_Data excerpts_.
>>>
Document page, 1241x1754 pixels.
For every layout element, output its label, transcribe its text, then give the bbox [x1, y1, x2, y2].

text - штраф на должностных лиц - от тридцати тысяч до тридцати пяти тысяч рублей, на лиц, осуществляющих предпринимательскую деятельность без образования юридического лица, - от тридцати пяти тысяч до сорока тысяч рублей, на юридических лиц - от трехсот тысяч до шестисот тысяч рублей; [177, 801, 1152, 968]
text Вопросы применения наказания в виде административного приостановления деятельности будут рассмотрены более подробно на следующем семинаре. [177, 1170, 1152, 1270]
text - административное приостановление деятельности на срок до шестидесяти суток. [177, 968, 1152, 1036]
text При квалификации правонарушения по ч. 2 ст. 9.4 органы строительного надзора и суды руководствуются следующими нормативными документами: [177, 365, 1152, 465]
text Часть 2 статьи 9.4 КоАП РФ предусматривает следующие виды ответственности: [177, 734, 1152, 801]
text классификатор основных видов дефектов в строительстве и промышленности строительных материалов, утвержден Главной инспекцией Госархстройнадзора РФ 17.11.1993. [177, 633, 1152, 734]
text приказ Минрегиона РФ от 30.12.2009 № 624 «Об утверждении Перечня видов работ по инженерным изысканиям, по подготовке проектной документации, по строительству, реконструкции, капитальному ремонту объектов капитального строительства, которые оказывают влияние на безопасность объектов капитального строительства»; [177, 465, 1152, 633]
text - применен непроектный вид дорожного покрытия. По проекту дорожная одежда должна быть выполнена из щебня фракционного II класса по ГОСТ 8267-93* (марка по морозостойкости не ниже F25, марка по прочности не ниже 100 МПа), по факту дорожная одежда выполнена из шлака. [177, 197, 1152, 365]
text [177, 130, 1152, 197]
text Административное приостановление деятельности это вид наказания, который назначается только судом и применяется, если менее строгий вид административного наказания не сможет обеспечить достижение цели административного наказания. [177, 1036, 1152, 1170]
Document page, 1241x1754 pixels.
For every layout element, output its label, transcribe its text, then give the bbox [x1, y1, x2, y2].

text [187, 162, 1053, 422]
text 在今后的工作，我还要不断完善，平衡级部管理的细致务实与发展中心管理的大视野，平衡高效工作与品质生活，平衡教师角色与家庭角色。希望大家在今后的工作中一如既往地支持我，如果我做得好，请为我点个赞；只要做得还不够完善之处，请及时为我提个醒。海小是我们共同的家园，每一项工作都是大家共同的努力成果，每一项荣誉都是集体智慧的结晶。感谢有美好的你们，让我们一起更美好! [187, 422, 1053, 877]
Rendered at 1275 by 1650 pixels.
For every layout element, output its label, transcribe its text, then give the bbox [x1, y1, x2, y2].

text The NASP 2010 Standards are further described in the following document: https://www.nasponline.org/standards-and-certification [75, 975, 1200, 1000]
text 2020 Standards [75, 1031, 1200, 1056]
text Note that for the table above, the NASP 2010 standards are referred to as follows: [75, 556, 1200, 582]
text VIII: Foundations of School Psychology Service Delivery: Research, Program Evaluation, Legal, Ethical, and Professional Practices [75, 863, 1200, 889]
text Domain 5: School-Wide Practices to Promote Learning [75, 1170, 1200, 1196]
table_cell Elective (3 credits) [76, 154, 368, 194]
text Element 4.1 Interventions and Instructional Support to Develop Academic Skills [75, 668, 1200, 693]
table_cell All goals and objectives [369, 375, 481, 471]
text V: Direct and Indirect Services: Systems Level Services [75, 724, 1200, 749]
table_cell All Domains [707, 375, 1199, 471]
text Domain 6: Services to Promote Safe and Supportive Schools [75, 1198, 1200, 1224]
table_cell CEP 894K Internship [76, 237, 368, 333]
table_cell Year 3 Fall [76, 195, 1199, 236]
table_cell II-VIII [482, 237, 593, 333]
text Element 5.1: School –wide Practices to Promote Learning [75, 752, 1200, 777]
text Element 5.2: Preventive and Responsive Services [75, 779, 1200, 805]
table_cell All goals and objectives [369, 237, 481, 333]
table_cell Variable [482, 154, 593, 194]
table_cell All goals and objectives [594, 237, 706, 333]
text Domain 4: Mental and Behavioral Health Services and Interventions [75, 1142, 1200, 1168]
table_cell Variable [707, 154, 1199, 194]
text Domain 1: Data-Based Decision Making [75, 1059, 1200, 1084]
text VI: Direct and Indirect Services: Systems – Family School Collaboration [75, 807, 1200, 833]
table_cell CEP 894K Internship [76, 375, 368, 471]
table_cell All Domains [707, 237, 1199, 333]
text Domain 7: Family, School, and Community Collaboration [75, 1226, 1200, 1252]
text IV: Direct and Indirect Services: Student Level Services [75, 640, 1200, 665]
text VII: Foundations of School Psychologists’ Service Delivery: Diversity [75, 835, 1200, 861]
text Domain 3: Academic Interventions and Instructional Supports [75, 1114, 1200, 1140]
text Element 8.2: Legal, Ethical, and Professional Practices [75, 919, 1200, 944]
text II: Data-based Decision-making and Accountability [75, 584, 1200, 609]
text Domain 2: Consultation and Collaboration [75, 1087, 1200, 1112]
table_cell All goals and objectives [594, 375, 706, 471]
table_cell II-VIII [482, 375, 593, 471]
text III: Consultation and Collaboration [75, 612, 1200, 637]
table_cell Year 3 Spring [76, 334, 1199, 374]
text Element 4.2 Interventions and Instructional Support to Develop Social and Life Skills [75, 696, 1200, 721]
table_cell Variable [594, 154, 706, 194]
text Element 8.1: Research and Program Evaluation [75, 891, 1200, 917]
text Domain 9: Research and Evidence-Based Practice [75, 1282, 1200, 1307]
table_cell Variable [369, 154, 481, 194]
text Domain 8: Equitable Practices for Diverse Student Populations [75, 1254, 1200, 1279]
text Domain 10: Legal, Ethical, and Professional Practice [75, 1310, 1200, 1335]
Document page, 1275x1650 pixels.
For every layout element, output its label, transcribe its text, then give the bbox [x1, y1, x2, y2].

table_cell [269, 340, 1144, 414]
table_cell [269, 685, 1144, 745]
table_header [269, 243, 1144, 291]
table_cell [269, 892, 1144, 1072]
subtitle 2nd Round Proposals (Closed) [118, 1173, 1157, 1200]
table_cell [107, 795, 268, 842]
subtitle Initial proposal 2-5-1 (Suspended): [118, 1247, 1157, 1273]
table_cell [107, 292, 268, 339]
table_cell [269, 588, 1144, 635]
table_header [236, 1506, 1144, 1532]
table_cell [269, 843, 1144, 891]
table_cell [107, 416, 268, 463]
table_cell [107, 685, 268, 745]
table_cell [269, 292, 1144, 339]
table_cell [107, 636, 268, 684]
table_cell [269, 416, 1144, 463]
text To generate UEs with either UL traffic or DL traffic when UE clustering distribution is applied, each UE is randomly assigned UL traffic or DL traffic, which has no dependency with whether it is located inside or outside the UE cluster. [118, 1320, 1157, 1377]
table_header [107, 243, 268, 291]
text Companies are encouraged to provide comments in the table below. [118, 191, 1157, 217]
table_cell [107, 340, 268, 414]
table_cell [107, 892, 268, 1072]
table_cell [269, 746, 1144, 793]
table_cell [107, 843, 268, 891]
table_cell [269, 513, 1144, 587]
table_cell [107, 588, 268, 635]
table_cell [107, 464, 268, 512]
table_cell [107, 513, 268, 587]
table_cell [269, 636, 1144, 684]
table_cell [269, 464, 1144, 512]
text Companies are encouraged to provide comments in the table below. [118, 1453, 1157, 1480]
<<<
_Task description_.
Print out the whole listing, with every line exactly as it appears.

_Response area_.
Document page, 1241x1754 pixels.
For every layout element, output its label, transcribe its text, then give the bbox [x1, y1, x2, y2].

text - штраф на должностных лиц - от тридцати тысяч до тридцати пяти тысяч рублей, на лиц, осуществляющих предпринимательскую деятельность без образования юридического лица, - от тридцати пяти тысяч до сорока тысяч рублей, на юридических лиц - от трехсот тысяч до шестисот тысяч рублей; [177, 801, 1152, 968]
text Вопросы применения наказания в виде административного приостановления деятельности будут рассмотрены более подробно на следующем семинаре. [177, 1170, 1152, 1270]
text - административное приостановление деятельности на срок до шестидесяти суток. [177, 968, 1152, 1036]
text При квалификации правонарушения по ч. 2 ст. 9.4 органы строительного надзора и суды руководствуются следующими нормативными документами: [177, 365, 1152, 465]
text Часть 2 статьи 9.4 КоАП РФ предусматривает следующие виды ответственности: [177, 734, 1152, 801]
text классификатор основных видов дефектов в строительстве и промышленности строительных материалов, утвержден Главной инспекцией Госархстройнадзора РФ 17.11.1993. [177, 633, 1152, 734]
text приказ Минрегиона РФ от 30.12.2009 № 624 «Об утверждении Перечня видов работ по инженерным изысканиям, по подготовке проектной документации, по строительству, реконструкции, капитальному ремонту объектов капитального строительства, которые оказывают влияние на безопасность объектов капитального строительства»; [177, 465, 1152, 633]
text - применен непроектный вид дорожного покрытия. По проекту дорожная одежда должна быть выполнена из щебня фракционного II класса по ГОСТ 8267-93* (марка по морозостойкости не ниже F25, марка по прочности не ниже 100 МПа), по факту дорожная одежда выполнена из шлака. [177, 197, 1152, 365]
text [177, 130, 1152, 197]
text Административное приостановление деятельности это вид наказания, который назначается только судом и применяется, если менее строгий вид административного наказания не сможет обеспечить достижение цели административного наказания. [177, 1036, 1152, 1170]
Document page, 1241x1754 pixels.
For every layout element, output its label, transcribe its text, then give the bbox [x1, y1, x2, y2].

text [187, 162, 1053, 422]
text 在今后的工作，我还要不断完善，平衡级部管理的细致务实与发展中心管理的大视野，平衡高效工作与品质生活，平衡教师角色与家庭角色。希望大家在今后的工作中一如既往地支持我，如果我做得好，请为我点个赞；只要做得还不够完善之处，请及时为我提个醒。海小是我们共同的家园，每一项工作都是大家共同的努力成果，每一项荣誉都是集体智慧的结晶。感谢有美好的你们，让我们一起更美好! [187, 422, 1053, 877]
Rendered at 1275 by 1650 pixels.
For every layout element, output its label, transcribe its text, then give the bbox [x1, y1, x2, y2].

text The NASP 2010 Standards are further described in the following document: https://www.nasponline.org/standards-and-certification [75, 975, 1200, 1000]
text 2020 Standards [75, 1031, 1200, 1056]
text Note that for the table above, the NASP 2010 standards are referred to as follows: [75, 556, 1200, 582]
text VIII: Foundations of School Psychology Service Delivery: Research, Program Evaluation, Legal, Ethical, and Professional Practices [75, 863, 1200, 889]
text Domain 5: School-Wide Practices to Promote Learning [75, 1170, 1200, 1196]
table_cell Elective (3 credits) [76, 154, 368, 194]
text Element 4.1 Interventions and Instructional Support to Develop Academic Skills [75, 668, 1200, 693]
table_cell All goals and objectives [369, 375, 481, 471]
text V: Direct and Indirect Services: Systems Level Services [75, 724, 1200, 749]
table_cell All Domains [707, 375, 1199, 471]
text Domain 6: Services to Promote Safe and Supportive Schools [75, 1198, 1200, 1224]
table_cell CEP 894K Internship [76, 237, 368, 333]
table_cell Year 3 Fall [76, 195, 1199, 236]
table_cell II-VIII [482, 237, 593, 333]
text Element 5.1: School –wide Practices to Promote Learning [75, 752, 1200, 777]
text Element 5.2: Preventive and Responsive Services [75, 779, 1200, 805]
table_cell All goals and objectives [369, 237, 481, 333]
table_cell Variable [482, 154, 593, 194]
table_cell All goals and objectives [594, 237, 706, 333]
text Domain 4: Mental and Behavioral Health Services and Interventions [75, 1142, 1200, 1168]
table_cell Variable [707, 154, 1199, 194]
text Domain 1: Data-Based Decision Making [75, 1059, 1200, 1084]
text VI: Direct and Indirect Services: Systems – Family School Collaboration [75, 807, 1200, 833]
table_cell CEP 894K Internship [76, 375, 368, 471]
table_cell All Domains [707, 237, 1199, 333]
text Domain 7: Family, School, and Community Collaboration [75, 1226, 1200, 1252]
text IV: Direct and Indirect Services: Student Level Services [75, 640, 1200, 665]
text VII: Foundations of School Psychologists’ Service Delivery: Diversity [75, 835, 1200, 861]
text Domain 3: Academic Interventions and Instructional Supports [75, 1114, 1200, 1140]
text Element 8.2: Legal, Ethical, and Professional Practices [75, 919, 1200, 944]
text II: Data-based Decision-making and Accountability [75, 584, 1200, 609]
text Domain 2: Consultation and Collaboration [75, 1087, 1200, 1112]
table_cell All goals and objectives [594, 375, 706, 471]
table_cell II-VIII [482, 375, 593, 471]
text III: Consultation and Collaboration [75, 612, 1200, 637]
table_cell Year 3 Spring [76, 334, 1199, 374]
text Element 4.2 Interventions and Instructional Support to Develop Social and Life Skills [75, 696, 1200, 721]
table_cell Variable [594, 154, 706, 194]
text Element 8.1: Research and Program Evaluation [75, 891, 1200, 917]
text Domain 9: Research and Evidence-Based Practice [75, 1282, 1200, 1307]
table_cell Variable [369, 154, 481, 194]
text Domain 8: Equitable Practices for Diverse Student Populations [75, 1254, 1200, 1279]
text Domain 10: Legal, Ethical, and Professional Practice [75, 1310, 1200, 1335]
Document page, 1275x1650 pixels.
For every layout element, output its label, transcribe its text, then give the bbox [x1, y1, x2, y2].

table_cell [269, 340, 1144, 414]
table_cell [269, 685, 1144, 745]
table_header [269, 243, 1144, 291]
table_cell [269, 892, 1144, 1072]
subtitle 2nd Round Proposals (Closed) [118, 1173, 1157, 1200]
table_cell [107, 795, 268, 842]
subtitle Initial proposal 2-5-1 (Suspended): [118, 1247, 1157, 1273]
table_cell [107, 292, 268, 339]
table_cell [269, 588, 1144, 635]
table_header [236, 1506, 1144, 1532]
table_cell [269, 843, 1144, 891]
table_cell [107, 416, 268, 463]
table_cell [107, 685, 268, 745]
table_cell [269, 292, 1144, 339]
table_cell [107, 636, 268, 684]
table_cell [269, 416, 1144, 463]
text To generate UEs with either UL traffic or DL traffic when UE clustering distribution is applied, each UE is randomly assigned UL traffic or DL traffic, which has no dependency with whether it is located inside or outside the UE cluster. [118, 1320, 1157, 1377]
table_header [107, 243, 268, 291]
text Companies are encouraged to provide comments in the table below. [118, 191, 1157, 217]
table_cell [107, 340, 268, 414]
table_cell [107, 892, 268, 1072]
table_cell [269, 746, 1144, 793]
table_cell [107, 843, 268, 891]
table_cell [269, 513, 1144, 587]
table_cell [107, 588, 268, 635]
table_cell [107, 464, 268, 512]
table_cell [107, 513, 268, 587]
table_cell [269, 636, 1144, 684]
table_cell [269, 464, 1144, 512]
text Companies are encouraged to provide comments in the table below. [118, 1453, 1157, 1480]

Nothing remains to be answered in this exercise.